■ **Zadanie do wykonania**: Proszę napisać dalszą część tekstu o Panteonie, zaczynając bezpośrednio po jego ostatnim zdaniu.
:: Fragment tekstu ::
Panteon jest jedną z najlepiej zachowanych perełek starożytności. To, że świątynia zachowała się w nienaruszonym stanie do dnia dzisiejszego zawdzięczamy kościołowi katolickiemu. Zaskoczeni, prawda? Szerzenie chrześcijaństwa kojarzone nieodmiennie z średniowiecznymi krucjatami i niszczeniem wszystkiego, co niezgodne z jedyną panującą religią, oszczędziło monumentalny budynek starożytnych bogów? Tak. Świątynia Wszystkich Bogów (pan - wyszystko, theoi - bogowie) została w VII wieku przekształcona w kościół katolicki. Choć nadal wszyscy posługujemy się nazwą Panteon, to jednocześnie jest to Basilica Santa Maria ad Martyres, czyli Bazylika Najświętszej Marii Panny od Męczenników.
:::
:: Przekazane dane ::
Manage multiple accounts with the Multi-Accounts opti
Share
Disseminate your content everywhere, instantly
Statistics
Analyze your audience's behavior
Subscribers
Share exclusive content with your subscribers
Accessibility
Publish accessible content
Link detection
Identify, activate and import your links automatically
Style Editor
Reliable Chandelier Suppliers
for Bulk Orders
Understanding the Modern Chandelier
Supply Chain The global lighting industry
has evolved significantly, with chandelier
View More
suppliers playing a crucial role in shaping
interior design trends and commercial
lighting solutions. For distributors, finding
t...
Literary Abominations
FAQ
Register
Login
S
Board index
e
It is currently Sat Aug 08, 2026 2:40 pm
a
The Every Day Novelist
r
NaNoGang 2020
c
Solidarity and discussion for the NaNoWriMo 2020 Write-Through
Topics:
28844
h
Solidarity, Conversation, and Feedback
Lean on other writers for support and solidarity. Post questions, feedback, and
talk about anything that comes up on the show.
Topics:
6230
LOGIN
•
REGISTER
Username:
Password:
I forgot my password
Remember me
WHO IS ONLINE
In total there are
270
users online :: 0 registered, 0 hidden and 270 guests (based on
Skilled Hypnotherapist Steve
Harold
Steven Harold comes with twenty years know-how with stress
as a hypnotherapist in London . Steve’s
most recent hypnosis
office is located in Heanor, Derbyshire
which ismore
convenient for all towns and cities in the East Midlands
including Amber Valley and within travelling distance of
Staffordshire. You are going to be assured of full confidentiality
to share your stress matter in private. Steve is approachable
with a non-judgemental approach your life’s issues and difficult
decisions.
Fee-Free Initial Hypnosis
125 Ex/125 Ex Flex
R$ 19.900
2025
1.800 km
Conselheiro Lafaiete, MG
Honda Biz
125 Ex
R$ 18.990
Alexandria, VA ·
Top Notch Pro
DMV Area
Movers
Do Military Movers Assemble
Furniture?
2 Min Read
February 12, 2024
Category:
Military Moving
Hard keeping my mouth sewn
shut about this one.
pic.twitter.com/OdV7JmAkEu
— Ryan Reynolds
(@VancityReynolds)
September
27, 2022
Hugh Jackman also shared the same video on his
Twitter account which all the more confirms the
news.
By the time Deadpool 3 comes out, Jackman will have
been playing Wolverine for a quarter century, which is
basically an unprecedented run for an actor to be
:::
:: Przekazane dane ::
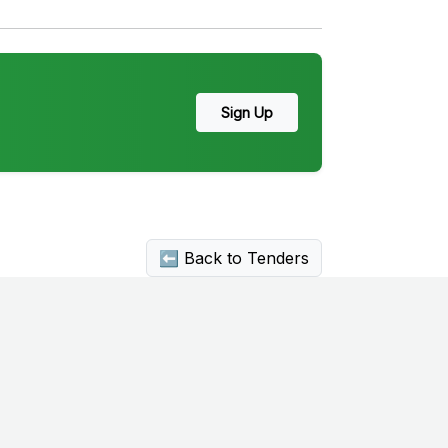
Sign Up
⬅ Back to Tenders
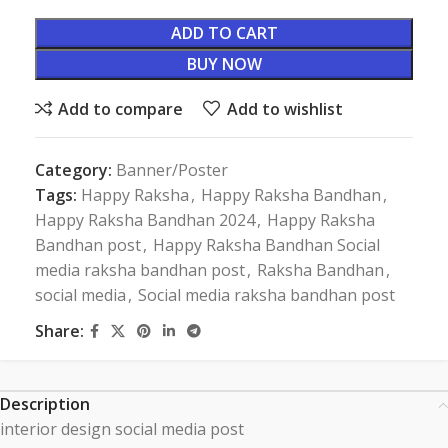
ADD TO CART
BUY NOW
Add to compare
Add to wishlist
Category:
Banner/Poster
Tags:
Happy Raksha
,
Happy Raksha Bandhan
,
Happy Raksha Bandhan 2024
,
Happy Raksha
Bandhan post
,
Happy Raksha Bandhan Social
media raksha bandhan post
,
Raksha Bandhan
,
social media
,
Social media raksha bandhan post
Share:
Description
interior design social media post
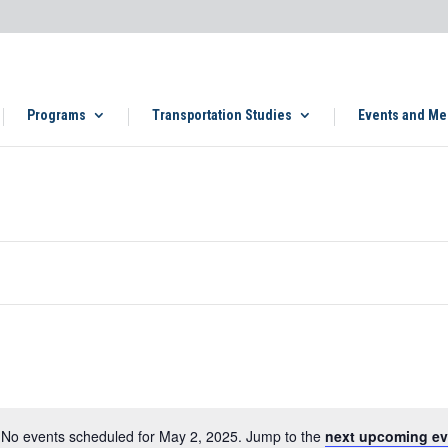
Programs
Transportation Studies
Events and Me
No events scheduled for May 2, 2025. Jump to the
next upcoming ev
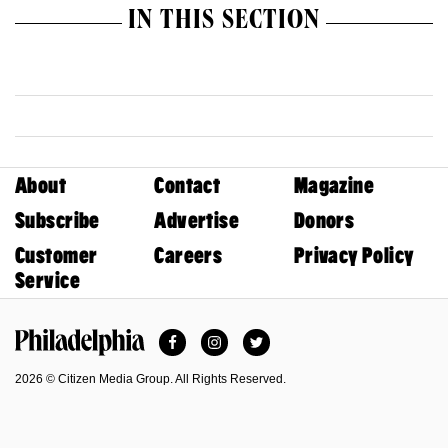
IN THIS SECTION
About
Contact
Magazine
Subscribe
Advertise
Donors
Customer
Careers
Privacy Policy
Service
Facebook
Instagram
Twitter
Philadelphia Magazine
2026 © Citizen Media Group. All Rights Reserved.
:::
■ **Rozwiązanie zadania**:
Budynek datuje się na lata 118 - 125 naszej ery. Należy jednak wspomnieć, że powstał na miejscu innej, starszej świątyni, strawionej przez pożar Rzymu. Za twórcę Panteonu uważa się genialnego architekta Apolodorosa z Damaszku. Pochodzenie syryjskie tego wspaniałego twórcy umożliwiło przemycenie kultury Bliskiego Wschodu w budownictwo ówczesnego Rzymu. Z tego, co możemy wyczytać, musiał być z niego niezły gagatek. Jego słynne powiedzenie: „Zajmuj się tym, na czym się znasz, bo na tym nie znasz się w ogóle" przeszło do historii. Człowiek mający odwagę wypowiadać swoje zdanie chyba zawsze będzie przysparzał sobie wrogów, czy będzie to starożytność czy czasy obecne.
Moja Maria wie jak się modlić ;).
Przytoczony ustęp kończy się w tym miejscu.